▼▼▼

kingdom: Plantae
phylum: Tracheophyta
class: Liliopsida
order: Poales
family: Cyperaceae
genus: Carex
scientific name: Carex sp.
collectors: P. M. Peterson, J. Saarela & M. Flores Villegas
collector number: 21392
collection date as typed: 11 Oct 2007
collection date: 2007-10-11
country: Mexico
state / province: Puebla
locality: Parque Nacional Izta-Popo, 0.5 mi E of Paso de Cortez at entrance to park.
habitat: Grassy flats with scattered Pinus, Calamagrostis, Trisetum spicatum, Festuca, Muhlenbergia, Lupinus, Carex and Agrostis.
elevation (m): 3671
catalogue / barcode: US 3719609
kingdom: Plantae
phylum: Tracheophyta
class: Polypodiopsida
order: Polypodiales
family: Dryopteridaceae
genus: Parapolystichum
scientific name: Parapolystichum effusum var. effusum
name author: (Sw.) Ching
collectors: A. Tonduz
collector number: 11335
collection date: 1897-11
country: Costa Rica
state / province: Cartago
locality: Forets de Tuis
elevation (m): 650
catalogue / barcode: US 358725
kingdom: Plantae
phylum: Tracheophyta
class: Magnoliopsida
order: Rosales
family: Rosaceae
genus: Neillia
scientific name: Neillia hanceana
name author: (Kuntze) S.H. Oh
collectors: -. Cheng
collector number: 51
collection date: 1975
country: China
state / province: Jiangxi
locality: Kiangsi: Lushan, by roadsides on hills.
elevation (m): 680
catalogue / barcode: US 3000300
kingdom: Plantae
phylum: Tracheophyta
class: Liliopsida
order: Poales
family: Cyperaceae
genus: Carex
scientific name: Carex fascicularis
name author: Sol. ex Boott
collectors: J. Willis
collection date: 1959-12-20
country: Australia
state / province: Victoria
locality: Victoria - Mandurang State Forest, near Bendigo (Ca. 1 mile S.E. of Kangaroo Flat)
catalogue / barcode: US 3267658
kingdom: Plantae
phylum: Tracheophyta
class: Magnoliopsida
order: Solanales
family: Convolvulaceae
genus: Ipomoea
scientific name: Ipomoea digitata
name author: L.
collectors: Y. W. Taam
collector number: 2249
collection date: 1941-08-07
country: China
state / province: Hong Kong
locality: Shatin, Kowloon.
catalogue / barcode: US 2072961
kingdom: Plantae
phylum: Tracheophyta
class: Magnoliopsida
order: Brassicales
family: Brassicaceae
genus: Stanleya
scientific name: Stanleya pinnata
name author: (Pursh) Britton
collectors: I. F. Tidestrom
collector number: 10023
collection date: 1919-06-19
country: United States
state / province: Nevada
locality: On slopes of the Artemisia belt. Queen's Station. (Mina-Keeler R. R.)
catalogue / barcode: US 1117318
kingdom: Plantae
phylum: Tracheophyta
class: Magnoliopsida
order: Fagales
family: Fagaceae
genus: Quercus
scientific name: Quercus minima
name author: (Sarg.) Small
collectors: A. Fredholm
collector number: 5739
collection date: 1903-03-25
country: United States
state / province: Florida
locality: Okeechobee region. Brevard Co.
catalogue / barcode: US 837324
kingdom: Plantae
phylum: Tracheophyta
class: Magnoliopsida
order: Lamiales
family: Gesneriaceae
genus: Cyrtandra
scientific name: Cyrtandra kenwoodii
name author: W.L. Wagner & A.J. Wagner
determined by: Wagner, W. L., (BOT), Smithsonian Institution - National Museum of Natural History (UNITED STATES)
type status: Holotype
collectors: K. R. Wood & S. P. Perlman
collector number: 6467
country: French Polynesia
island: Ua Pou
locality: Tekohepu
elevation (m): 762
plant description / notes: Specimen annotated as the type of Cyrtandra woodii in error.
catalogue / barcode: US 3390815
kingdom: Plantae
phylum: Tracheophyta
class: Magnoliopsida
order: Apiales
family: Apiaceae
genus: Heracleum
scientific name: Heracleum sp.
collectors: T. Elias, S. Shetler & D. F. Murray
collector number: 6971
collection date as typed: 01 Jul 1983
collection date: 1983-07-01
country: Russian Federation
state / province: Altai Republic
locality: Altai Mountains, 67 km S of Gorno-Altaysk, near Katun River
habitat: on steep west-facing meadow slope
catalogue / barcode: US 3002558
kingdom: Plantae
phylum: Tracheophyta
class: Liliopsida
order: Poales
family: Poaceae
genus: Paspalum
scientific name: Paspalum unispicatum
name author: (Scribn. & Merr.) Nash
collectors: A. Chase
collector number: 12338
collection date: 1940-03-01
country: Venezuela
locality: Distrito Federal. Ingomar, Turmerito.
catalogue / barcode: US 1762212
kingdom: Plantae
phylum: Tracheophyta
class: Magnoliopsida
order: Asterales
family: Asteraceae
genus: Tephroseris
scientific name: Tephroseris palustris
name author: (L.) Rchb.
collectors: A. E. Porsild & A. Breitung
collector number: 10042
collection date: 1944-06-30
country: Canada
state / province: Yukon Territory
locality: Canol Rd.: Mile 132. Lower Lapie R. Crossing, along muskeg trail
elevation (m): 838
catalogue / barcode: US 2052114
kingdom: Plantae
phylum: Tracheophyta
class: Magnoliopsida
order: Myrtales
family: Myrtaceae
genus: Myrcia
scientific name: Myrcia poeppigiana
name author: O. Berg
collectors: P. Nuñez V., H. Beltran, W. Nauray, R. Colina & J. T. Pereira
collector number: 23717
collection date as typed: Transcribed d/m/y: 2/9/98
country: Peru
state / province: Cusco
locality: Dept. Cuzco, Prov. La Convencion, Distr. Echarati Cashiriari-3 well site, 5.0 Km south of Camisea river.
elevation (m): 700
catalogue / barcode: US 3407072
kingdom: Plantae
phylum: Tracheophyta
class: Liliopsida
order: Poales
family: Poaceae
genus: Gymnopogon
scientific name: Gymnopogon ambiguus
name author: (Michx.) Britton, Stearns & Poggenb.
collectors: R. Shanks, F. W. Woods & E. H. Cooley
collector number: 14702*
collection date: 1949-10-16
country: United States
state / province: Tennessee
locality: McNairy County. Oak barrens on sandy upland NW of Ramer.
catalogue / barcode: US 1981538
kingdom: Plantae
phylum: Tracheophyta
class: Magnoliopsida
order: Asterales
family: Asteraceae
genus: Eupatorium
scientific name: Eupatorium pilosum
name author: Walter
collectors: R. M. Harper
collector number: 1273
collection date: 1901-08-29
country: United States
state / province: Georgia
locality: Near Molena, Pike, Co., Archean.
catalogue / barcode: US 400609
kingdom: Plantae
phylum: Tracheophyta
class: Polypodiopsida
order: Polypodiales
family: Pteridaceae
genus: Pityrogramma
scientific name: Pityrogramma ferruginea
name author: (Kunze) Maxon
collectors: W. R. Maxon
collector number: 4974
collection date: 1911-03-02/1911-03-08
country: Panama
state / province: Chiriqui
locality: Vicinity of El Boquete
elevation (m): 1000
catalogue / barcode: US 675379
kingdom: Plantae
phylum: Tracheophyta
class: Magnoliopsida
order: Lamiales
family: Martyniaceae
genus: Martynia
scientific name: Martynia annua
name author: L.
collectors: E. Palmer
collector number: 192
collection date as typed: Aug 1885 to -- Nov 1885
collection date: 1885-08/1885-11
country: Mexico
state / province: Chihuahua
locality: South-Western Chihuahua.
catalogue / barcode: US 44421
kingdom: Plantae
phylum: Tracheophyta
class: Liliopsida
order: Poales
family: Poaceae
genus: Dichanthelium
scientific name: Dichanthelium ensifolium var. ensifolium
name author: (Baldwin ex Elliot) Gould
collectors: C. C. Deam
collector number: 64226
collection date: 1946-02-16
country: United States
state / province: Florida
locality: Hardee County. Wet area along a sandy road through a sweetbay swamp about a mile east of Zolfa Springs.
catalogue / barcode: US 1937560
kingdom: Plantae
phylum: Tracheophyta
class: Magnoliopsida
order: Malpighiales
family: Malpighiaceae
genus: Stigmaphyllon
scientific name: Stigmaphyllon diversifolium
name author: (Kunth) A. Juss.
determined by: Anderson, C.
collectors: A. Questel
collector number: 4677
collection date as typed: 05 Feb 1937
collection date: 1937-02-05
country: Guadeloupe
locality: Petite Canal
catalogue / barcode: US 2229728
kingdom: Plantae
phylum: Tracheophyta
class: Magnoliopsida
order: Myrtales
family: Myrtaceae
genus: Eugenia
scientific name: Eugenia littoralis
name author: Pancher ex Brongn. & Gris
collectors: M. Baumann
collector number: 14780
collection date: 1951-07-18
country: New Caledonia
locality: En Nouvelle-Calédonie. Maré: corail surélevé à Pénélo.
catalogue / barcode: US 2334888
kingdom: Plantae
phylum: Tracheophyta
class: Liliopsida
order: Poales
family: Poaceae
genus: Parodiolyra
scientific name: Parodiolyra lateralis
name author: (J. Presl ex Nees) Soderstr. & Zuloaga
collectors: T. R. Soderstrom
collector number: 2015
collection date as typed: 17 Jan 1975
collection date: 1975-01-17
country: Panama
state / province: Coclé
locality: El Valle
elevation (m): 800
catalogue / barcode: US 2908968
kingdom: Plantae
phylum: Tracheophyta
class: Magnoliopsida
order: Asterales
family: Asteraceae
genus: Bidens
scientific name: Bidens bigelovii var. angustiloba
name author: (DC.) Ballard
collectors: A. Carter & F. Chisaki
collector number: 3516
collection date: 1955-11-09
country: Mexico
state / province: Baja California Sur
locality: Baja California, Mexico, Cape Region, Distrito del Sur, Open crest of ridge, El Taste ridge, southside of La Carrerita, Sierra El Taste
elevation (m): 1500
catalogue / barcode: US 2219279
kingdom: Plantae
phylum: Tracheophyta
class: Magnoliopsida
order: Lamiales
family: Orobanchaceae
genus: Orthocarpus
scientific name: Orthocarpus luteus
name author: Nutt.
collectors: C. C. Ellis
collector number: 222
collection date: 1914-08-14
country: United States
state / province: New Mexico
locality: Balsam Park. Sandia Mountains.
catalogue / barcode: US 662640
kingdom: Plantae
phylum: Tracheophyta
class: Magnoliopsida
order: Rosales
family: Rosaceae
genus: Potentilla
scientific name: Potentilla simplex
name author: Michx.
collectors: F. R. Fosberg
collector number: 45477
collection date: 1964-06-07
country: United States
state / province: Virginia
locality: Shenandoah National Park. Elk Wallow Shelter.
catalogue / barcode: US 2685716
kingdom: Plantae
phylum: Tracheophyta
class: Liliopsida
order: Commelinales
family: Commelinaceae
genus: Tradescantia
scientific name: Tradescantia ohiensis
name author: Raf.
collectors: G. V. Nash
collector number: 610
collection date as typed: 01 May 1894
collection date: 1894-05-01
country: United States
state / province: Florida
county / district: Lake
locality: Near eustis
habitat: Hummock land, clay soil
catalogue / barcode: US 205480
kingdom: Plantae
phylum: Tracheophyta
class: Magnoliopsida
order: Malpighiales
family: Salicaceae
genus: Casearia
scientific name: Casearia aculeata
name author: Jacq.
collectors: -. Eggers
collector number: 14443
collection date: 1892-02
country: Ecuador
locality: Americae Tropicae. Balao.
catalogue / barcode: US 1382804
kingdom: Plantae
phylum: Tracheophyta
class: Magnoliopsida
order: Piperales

▲▲▲

### What is asked
Lay out the lines of the data above as a Markdown table with the columns Row and Entry, starting at the line containing "family: Apiaceae" and ending at the line containing "state / province: Altai Republic". Number each line in order and leave out blank lines.

### Solution to this problem
| Row | Entry |
|---|---|
| 1 | family: Apiaceae |
| 2 | genus: Heracleum |
| 3 | scientific name: Heracleum sp. |
| 4 | collectors: T. Elias, S. Shetler & D. F. Murray |
| 5 | collector number: 6971 |
| 6 | collection date as typed: 01 Jul 1983 |
| 7 | collection date: 1983-07-01 |
| 8 | country: Russian Federation |
| 9 | state / province: Altai Republic |